Pikukuh Karuhun (Banten)

Pikukuh karuhun merupakan adat yang di miliki suku Baduy dimana seseorang tidak berhak dan tidak berkuasa untuk melanggar dan mengubah tatanan kehidupan yg telah ada dan sudah berlaku turun temurun.

Larangan Pikukuh Karuhun

Dilarang masuk hutan larangan (leuweung kolot) untuk menebang pohon, membuka ladang atau mengambil hasil hutan lainnya

Dilarang menebang sembarangan jenis tanaman, misalnya pohon buah-buahan, dan jenis jenis tertentu

Dilarang menggunakan teknologi kimia, misalnya menggunakan pupuk, dan obat pemberantas hama penyakit dan menuba atau meracuni ikan

Berladang harus sesuai dengan ketentuan adat,

Awig-Awig (NTB)

Awig-awig merupakan aturan yang dibuat berdasarkan kesepakatan masyarakat untuk mengatur masalah tertentu.

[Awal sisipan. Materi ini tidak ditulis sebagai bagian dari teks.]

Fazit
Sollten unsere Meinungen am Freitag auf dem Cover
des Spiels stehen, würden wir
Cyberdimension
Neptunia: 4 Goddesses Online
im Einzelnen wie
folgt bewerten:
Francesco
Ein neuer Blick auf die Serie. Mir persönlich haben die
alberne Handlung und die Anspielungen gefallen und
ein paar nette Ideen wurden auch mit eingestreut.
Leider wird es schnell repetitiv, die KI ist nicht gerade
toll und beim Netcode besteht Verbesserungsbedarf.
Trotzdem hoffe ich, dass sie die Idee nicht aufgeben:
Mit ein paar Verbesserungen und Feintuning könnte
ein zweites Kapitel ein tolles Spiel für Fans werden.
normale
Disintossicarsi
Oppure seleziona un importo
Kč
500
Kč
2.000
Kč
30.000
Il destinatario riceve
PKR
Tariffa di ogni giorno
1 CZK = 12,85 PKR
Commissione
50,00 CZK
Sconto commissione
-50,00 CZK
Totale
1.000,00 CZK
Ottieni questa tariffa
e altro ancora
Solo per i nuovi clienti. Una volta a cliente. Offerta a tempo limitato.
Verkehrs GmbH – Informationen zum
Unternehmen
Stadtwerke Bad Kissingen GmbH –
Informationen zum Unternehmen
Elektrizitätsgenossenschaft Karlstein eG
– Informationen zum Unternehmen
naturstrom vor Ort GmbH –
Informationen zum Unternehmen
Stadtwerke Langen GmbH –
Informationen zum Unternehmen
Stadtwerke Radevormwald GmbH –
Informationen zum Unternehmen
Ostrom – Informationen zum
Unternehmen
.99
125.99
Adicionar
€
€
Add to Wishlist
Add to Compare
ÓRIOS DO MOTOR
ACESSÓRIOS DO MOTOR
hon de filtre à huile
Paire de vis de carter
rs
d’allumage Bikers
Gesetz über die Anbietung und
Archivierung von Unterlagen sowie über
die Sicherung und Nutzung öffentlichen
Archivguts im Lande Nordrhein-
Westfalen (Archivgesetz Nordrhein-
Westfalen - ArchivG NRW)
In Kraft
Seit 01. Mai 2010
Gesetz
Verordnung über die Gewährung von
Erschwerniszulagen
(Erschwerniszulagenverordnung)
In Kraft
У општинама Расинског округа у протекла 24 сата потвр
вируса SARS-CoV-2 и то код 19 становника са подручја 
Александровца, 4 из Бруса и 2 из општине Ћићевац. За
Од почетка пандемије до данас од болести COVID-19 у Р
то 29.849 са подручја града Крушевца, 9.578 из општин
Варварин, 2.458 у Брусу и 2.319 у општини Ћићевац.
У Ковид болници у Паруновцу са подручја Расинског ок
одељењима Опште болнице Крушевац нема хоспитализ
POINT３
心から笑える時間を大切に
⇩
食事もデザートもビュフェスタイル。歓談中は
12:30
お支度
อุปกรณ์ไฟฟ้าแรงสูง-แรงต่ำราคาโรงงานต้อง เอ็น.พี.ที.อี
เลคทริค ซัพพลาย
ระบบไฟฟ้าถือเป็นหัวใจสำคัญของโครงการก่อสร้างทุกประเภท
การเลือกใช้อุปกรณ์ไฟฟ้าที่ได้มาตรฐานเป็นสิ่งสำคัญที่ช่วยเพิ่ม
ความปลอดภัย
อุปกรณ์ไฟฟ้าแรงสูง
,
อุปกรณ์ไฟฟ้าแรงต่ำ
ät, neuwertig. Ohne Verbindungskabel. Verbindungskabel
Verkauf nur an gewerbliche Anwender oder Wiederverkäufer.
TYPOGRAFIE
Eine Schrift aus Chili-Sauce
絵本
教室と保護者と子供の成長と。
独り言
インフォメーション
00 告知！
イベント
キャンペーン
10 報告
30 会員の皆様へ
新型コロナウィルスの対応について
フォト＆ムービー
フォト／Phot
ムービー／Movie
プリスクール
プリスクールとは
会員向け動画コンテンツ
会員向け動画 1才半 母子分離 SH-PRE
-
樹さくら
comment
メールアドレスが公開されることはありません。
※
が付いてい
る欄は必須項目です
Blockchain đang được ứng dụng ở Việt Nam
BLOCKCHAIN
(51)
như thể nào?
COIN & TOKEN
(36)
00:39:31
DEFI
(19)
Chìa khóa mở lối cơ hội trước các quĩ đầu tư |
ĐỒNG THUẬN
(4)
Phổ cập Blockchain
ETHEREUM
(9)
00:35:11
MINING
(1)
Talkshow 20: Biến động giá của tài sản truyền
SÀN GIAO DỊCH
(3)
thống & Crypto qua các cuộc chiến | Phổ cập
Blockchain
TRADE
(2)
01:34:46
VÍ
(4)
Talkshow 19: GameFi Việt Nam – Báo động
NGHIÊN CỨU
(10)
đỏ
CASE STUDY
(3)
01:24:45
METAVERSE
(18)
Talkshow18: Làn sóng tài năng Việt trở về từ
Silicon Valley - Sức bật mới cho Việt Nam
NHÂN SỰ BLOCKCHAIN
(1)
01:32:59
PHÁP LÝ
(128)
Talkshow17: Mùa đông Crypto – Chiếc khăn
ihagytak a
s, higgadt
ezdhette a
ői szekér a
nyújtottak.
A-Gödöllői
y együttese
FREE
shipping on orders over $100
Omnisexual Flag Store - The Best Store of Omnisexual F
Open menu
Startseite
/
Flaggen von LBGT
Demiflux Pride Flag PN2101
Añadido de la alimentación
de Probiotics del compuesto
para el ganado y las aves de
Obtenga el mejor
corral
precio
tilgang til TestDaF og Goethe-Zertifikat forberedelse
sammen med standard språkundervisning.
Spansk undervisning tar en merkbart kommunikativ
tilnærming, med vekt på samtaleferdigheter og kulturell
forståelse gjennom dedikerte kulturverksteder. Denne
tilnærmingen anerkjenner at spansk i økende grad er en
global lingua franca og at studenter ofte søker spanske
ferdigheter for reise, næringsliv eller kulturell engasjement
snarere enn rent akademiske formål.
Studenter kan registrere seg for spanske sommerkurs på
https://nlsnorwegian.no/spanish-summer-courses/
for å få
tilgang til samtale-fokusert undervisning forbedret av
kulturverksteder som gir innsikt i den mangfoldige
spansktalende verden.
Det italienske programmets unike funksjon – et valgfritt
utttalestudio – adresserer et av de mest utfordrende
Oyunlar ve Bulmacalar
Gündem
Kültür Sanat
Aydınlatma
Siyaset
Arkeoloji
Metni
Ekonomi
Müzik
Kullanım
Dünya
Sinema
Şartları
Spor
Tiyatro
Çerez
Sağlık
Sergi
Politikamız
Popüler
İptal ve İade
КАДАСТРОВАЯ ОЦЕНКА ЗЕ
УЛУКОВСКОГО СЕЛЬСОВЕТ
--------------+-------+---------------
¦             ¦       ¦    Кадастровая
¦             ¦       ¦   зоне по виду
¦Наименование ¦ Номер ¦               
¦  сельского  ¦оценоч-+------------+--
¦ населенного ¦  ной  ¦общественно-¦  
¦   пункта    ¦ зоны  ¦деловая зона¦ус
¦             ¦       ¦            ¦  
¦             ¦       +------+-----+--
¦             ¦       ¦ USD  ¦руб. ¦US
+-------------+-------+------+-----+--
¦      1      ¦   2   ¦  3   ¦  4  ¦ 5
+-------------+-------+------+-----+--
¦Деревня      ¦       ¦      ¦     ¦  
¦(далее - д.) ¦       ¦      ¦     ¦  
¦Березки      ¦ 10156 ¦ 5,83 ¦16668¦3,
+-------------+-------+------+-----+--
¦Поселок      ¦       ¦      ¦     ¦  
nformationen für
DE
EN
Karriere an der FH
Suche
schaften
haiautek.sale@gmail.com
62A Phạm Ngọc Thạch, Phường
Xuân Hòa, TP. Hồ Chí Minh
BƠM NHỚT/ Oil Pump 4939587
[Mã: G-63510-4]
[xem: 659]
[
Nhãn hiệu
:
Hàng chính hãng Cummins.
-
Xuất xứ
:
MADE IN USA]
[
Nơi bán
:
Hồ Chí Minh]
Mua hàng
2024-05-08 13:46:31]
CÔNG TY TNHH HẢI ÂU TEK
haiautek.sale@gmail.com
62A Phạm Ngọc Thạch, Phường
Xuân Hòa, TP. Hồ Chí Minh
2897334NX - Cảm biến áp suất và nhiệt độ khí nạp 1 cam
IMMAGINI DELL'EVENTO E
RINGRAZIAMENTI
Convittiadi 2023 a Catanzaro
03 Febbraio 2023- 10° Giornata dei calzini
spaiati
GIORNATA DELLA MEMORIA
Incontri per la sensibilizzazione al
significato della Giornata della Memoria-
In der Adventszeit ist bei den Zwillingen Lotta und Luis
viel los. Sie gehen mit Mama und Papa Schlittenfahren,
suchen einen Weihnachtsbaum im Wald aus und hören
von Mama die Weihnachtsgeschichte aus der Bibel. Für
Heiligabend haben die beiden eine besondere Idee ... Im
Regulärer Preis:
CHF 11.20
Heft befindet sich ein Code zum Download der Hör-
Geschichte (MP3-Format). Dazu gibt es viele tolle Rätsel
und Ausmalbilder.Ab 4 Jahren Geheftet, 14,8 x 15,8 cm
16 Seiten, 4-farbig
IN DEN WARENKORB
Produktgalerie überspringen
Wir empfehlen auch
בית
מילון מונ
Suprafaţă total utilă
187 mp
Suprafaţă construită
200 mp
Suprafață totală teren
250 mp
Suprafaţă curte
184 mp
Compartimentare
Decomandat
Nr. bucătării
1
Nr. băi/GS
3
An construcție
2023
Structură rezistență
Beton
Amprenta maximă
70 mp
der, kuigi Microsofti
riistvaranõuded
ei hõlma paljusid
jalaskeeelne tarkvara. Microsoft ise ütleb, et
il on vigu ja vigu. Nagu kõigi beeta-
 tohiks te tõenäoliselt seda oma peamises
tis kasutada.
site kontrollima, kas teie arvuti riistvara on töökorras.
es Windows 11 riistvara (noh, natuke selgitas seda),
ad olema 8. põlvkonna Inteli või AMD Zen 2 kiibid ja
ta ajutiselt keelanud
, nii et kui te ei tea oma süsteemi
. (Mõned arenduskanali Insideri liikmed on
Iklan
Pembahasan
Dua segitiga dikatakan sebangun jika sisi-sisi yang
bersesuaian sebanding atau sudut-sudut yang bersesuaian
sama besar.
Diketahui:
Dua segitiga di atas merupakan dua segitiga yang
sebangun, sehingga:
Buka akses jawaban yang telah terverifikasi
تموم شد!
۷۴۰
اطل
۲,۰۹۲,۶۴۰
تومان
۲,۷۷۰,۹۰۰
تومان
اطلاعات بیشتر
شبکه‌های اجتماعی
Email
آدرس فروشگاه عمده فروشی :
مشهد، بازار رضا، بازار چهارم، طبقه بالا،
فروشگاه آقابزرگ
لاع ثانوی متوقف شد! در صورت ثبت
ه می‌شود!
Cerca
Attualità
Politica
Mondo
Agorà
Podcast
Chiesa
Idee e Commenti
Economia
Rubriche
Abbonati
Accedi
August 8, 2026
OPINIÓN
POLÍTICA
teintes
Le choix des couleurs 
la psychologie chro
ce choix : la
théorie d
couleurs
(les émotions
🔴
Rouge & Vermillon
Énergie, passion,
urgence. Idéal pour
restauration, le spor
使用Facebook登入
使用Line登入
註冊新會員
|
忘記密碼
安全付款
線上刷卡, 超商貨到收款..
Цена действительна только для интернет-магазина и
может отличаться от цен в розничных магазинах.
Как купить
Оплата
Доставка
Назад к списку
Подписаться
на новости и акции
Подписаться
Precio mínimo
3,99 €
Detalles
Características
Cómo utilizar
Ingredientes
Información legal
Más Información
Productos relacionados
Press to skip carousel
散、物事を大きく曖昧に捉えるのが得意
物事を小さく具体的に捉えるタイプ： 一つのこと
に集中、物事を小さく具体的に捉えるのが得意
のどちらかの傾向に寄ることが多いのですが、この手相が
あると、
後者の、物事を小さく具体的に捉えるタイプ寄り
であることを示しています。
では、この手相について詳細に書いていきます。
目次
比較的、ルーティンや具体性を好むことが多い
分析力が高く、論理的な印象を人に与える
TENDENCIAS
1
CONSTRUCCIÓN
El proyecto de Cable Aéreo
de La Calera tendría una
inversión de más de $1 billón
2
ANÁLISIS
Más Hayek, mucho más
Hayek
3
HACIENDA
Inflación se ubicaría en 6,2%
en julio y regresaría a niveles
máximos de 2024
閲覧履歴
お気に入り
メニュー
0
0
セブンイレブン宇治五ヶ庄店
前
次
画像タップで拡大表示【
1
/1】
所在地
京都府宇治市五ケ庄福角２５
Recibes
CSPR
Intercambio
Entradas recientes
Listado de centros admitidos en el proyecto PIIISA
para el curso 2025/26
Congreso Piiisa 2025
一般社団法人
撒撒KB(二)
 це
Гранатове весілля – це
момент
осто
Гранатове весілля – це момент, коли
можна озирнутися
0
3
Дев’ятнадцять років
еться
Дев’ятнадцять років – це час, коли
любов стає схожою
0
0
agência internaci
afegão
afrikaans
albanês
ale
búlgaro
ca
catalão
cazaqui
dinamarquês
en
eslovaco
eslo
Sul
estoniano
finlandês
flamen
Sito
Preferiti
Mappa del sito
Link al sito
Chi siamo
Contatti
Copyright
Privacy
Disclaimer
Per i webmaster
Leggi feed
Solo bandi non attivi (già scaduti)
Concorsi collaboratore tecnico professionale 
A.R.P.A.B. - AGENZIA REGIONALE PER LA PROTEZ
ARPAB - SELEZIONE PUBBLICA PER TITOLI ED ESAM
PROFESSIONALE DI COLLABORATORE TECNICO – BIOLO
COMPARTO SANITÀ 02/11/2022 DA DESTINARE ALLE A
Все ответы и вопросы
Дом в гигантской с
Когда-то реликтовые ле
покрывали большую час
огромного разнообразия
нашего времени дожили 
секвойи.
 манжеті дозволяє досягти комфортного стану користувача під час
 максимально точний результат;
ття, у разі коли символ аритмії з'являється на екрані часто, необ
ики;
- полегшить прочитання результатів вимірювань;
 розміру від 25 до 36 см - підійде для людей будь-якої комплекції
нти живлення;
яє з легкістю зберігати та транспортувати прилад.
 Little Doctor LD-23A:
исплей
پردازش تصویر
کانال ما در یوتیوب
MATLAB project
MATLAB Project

Salah satu hasil awig-awig adalah sawen. Sawen hampir sama dengan lubuk larangan yaitu melarang masyarakat untuk menangkap ikan di zona dan pada waktu tetentu.

Kaitan alam dengan Budaya

Kondisi alam mempengaruhi suatu budaya suatu daerah. Lalu adanya budaya menuntut manusia untuk menjaga alam. Sehingga keduanya berhubungan secara sinergis atau timbal baik.

Misalnya: karena kondisi jawa cocok untuk bertani, maka lahirlah budaya pranoto mongso.

Lubuk larangan di Sumatera juga lahir karena kondisi alamnya yg memiliki banyak sungai. Sungai ini penting bagi kehidupan masyarakat. Maka lahirlah lubuk larangan untuk menjaga keberadaannya.